Gestellte Aufgabe 1: Führe alle Sätze aus dem Text „Holgerssontag“ auf, die mit dem Wort „Ich“ beginnen.

Vorliegender Text:
********************
Holgerssontag
Ich höre ihre Rufe, als ich das Haus verlasse. Die Sonne steht tief über den Feldern, die Wolken sind federig hell. Ich bleibe einen Moment auf der Strasse stehen. Aber ich kann sie nicht sehen.
Ich muss daran denken, wie meine Oma mir die Geschichte vorlas. Vom kleinen Jungen, der mit den Gänsen reiste.
Das erste Teilstück meines Weges ist ruhig, kaum Verkehr heute Morgen. Als ich zwischen den Feldern entlangfahre, sehe ich sie im Augenwinkel, lasse den Wagen langsam ausrollen und bleibe am Strassenrand stehen.
Ich sehe ihnen eine ganze zeitlang hinterher, wie sie in der grossen V-Formation über die Felder gen Horizont ziehen. Mit langen, gleichmässigen Flügelschlägen. Die Luft ist klar und kalt und ich beneide sie um ihren Flug.
********************
Zu bearbeitende Zeilen:
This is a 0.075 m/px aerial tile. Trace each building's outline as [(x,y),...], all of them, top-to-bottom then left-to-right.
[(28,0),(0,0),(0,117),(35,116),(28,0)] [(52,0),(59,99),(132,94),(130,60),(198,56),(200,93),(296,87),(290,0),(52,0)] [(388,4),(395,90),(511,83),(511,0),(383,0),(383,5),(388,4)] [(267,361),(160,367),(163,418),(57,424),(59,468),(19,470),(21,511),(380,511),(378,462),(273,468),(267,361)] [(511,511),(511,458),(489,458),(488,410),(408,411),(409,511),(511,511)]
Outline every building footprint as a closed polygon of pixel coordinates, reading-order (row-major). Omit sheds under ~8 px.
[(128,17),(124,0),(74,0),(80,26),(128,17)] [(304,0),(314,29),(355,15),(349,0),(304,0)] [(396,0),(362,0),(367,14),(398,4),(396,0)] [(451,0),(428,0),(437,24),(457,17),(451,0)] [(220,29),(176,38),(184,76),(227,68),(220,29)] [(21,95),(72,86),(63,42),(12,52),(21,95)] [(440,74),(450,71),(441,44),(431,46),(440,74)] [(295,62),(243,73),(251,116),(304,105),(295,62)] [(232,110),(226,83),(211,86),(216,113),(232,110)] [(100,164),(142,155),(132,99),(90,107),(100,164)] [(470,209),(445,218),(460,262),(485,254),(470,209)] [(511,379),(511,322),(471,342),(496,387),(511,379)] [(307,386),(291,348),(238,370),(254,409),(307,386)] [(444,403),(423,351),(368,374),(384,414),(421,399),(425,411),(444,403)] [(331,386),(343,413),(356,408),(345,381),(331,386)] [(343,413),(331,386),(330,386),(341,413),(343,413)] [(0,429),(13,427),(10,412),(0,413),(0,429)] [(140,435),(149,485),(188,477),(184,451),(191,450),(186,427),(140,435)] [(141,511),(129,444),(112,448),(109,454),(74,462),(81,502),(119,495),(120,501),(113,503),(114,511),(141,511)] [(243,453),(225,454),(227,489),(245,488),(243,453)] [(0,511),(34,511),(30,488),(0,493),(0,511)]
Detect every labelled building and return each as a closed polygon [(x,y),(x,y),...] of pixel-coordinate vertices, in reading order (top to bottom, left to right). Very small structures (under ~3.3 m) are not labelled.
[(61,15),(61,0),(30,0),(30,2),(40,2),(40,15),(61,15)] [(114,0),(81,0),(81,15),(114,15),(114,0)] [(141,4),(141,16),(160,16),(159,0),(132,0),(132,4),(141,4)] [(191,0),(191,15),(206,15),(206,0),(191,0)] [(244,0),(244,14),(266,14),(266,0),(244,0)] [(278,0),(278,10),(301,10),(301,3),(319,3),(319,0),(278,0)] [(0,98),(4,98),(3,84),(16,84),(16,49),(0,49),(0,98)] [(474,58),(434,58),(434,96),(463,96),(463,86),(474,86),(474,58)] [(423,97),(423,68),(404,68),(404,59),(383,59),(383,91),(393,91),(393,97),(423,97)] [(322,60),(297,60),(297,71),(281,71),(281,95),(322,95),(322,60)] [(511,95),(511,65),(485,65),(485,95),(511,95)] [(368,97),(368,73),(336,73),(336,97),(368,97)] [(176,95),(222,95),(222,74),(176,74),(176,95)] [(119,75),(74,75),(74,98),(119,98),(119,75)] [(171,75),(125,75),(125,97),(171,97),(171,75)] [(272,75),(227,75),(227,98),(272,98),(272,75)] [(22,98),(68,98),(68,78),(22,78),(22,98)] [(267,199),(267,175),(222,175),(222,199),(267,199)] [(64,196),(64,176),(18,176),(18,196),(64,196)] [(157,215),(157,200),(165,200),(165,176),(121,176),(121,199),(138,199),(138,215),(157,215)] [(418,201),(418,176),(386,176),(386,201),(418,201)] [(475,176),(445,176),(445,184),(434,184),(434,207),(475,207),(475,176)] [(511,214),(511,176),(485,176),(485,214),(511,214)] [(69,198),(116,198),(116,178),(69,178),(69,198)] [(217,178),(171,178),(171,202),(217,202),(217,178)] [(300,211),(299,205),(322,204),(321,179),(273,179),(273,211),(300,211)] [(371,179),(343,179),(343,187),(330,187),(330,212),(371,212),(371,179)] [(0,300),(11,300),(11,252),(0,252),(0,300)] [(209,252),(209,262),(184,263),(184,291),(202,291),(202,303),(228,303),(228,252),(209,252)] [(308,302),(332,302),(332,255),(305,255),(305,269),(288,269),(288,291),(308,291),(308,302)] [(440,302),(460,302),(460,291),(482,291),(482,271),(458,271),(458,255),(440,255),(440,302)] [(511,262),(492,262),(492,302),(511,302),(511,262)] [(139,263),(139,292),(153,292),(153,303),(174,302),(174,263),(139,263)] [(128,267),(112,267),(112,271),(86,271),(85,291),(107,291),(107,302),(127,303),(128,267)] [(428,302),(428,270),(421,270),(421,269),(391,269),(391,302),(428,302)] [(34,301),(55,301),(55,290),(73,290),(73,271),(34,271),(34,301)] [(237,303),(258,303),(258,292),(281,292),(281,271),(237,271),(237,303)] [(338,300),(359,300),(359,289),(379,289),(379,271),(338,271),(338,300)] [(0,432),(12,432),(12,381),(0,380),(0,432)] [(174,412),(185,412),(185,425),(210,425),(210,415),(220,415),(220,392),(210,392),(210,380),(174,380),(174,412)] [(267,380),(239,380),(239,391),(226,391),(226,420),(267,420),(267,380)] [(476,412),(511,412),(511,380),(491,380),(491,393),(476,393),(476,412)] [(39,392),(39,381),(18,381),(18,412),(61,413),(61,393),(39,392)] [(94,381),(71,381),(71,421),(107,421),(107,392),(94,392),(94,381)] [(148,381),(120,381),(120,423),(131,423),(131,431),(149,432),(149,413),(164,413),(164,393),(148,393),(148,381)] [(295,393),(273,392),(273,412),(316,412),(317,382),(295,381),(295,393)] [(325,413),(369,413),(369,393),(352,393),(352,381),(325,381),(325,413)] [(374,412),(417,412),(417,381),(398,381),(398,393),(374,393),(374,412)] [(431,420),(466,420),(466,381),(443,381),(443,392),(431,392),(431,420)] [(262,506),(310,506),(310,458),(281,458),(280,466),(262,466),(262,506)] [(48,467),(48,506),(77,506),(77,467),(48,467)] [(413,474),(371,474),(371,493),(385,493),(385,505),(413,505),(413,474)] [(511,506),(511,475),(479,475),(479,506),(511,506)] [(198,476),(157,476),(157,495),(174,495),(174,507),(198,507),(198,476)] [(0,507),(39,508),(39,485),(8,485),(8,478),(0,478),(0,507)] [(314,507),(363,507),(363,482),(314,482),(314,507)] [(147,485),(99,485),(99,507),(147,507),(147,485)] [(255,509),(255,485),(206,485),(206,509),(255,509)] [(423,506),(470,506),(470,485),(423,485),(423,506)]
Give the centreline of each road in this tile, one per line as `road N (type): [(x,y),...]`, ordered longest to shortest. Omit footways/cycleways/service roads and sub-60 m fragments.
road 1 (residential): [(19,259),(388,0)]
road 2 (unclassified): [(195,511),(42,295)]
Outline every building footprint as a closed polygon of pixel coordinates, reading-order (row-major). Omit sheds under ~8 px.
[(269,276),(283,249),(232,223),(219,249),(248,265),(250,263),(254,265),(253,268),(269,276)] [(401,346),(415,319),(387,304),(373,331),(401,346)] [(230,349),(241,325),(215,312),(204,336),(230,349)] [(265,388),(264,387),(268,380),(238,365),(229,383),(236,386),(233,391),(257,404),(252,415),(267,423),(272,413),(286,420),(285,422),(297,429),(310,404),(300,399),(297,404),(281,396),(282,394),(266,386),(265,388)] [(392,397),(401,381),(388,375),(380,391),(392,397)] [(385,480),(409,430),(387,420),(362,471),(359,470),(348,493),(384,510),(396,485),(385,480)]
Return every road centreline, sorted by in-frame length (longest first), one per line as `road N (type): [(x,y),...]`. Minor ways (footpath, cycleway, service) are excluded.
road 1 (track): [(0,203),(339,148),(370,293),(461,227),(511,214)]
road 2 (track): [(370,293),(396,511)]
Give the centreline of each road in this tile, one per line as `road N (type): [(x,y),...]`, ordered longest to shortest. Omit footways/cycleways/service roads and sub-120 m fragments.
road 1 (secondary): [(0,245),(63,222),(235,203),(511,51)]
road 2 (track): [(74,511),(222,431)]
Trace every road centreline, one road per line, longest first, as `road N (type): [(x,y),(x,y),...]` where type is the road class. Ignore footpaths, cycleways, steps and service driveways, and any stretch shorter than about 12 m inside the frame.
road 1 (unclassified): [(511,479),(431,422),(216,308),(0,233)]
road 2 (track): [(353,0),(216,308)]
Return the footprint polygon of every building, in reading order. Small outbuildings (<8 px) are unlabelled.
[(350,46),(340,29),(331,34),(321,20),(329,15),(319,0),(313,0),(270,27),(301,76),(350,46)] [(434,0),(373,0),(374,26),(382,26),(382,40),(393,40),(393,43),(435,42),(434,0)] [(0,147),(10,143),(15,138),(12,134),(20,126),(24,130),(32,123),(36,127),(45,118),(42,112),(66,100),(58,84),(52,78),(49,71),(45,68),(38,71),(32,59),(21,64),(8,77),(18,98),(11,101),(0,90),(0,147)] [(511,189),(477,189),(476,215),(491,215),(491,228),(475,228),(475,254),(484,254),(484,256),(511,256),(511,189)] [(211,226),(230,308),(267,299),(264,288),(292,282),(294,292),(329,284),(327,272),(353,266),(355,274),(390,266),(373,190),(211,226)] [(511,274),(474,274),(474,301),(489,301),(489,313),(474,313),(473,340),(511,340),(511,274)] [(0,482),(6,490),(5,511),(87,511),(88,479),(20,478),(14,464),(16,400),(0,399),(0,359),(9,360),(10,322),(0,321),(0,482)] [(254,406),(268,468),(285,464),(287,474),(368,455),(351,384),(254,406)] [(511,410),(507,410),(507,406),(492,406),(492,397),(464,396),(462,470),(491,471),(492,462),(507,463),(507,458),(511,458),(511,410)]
********************
Gestellte Aufgabe 2: Zähle die Zeilen, in denen die Zeichenfolge „Give“ vorkommt, und achte dabei auf Groß- und Kleinschreibung. Gib nur die Zahl an.

Vollständige Antwort 1:
- Ich höre ihre Rufe, als ich das Haus verlasse.
- Ich bleibe einen Moment auf der Strasse stehen.
- Ich muss daran denken, wie meine Oma mir die Geschichte vorlas.
- Ich sehe ihnen eine ganze zeitlang hinterher, wie sie in der grossen V-Formation über die Felder gen Horizont ziehen.

Vollständige Antwort 2: 2